Пока на Востоке возникали все новые устройства и сооружения для массового уничтожения, изоляция евреев в Германии принимала все более жесткие формы. Желтая звезда, которую уже почти два года носили евреи в генерал-губернаторстве и присоединенных восточных областях, с 1 сентября 1941 г. позволяла каждому распознать в прохожем еврея и в самой Германии. Носившему такое клеймо не разрешалось практически ничего. Если он осмеливался выйти на улицу, чтобы в строго определенный промежуток времени (в Берлине — с 16 до 17 часов) купить те немногие вещи, на которые еще получал карточки, это стоило ему немалых мучений. Даже обычная вежливость в общении с заклейменным требовала гражданского мужества — и достаточно часто он вместо сочувствия, а тем более помощи встречал агрессивную неприязнь[203]. Тот факт, что все-таки находились немцы, не имеющие в жилах еврейской крови, которые активно заботились о преследуемых и помогли нескольким тысячам «ушедших в подполье», главным образом в крупных городах, дожить до конца войны, лишь сильнее подчеркивает индифферентность большинства. Задолго до вывоза евреев из Германии в сознании многих современников закрепилось представление о них в соответствии с официальным образом врага — не как о согражданах, а как о воплощении заклейменной позором вселенской подлости.

С конца 1941 г. лишались гражданства евреи, приговоренные к депортации, а 30 апреля 1943 г. его утратили все немецкие евреи вообще. Все имущество, еще остававшееся у людей, полностью отданных на произвол полиции, отходило государству. Известных людей и стариков, «переселенных» с января 1942 г. в «образцово-показательное гетто» Терезиенштадт, Главное управление безопасности рейха дурачило с помощью специальных «договоров о выкупе государством» их имущества. Для десятков тысяч человек, в том числе депортированных начиная с весны 1942 г. из Франции и других оккупированных западноевропейских стран, «привилегированный лагерь» в северной Богемии стал не более чем промежуточной станцией на пути к одному из центров уничтожения.

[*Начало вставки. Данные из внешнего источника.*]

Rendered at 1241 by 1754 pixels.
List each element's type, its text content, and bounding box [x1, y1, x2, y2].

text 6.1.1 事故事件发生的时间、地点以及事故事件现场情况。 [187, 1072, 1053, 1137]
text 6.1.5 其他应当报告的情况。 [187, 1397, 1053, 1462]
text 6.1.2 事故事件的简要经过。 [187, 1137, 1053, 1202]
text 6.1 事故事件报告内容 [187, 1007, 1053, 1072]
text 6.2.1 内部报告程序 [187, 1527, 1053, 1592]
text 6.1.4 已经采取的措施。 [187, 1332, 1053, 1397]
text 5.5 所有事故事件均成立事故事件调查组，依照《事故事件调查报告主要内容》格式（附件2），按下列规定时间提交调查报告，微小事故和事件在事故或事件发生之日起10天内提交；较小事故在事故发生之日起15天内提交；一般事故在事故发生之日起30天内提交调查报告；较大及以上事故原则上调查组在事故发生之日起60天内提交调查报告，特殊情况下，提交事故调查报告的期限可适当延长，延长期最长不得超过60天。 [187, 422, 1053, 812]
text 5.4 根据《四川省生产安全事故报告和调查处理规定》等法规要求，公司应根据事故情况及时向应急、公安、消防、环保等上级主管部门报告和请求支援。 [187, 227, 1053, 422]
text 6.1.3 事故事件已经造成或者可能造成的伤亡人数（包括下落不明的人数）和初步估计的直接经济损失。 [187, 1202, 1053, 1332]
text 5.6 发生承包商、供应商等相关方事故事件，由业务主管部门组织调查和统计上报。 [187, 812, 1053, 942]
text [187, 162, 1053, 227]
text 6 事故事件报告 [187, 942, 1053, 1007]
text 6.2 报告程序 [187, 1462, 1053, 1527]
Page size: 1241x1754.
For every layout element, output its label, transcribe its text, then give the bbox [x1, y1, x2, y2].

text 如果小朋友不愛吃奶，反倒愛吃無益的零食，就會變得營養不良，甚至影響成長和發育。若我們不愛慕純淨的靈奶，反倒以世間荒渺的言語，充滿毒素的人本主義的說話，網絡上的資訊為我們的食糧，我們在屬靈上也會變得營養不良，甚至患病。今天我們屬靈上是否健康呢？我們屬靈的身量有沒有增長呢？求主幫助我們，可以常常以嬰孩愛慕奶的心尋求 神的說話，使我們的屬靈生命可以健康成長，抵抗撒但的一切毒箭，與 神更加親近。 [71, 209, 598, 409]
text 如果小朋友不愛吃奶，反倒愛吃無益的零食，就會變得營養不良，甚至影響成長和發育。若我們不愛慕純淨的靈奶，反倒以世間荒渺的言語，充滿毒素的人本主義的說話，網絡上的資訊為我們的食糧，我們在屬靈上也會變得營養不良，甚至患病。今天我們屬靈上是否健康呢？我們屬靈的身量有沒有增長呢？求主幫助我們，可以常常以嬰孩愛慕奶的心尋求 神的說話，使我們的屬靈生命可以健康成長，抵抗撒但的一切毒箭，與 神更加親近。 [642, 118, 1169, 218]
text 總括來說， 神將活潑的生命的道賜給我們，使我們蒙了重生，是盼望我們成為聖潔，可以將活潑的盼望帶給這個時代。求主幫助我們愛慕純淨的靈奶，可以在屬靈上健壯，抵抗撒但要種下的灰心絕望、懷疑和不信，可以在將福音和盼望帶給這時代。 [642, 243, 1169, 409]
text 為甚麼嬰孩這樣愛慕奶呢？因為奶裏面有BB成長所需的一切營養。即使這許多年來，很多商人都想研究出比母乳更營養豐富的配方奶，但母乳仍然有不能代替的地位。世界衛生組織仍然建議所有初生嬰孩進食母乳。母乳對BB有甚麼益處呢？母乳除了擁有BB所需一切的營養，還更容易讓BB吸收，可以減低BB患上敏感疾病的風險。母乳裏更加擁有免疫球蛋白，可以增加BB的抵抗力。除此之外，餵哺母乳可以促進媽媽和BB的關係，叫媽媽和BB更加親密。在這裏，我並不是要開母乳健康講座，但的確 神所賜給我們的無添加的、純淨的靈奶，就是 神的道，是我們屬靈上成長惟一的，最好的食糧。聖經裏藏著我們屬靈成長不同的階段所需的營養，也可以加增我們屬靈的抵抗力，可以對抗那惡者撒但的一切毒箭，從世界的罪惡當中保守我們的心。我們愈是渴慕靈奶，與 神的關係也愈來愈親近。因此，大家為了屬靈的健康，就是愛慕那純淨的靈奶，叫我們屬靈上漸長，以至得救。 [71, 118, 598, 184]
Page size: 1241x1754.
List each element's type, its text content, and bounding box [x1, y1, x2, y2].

Пока в других местах дымили крематории и трещали пулеметы, нацисты демонстрировали Терезиенштадт комиссии Международного Красного Креста в доказательство гуманности национал-социалистической политики в отношении евреев. Он служил и успокоительным средством для остававшихся в Германии родственников его обитателей: оттуда приходили письма, которые звучали вполне безобидно. Само собой разумеется, режим использовал показную идиллию, скрывавшую десятки тысяч смертей от болезней и недоедания, и для пропаганды внутри страны. Ибо, хотя преследование и изоляция евреев в Германии осуществлялись открыто, завершающий акт происходил под покровом строжайшей секретности: не только Гитлер, Гиммлер и Гейдрих, но и разработчики планов, и их исполнители понимали, что на это всеобщего согласия им не получить.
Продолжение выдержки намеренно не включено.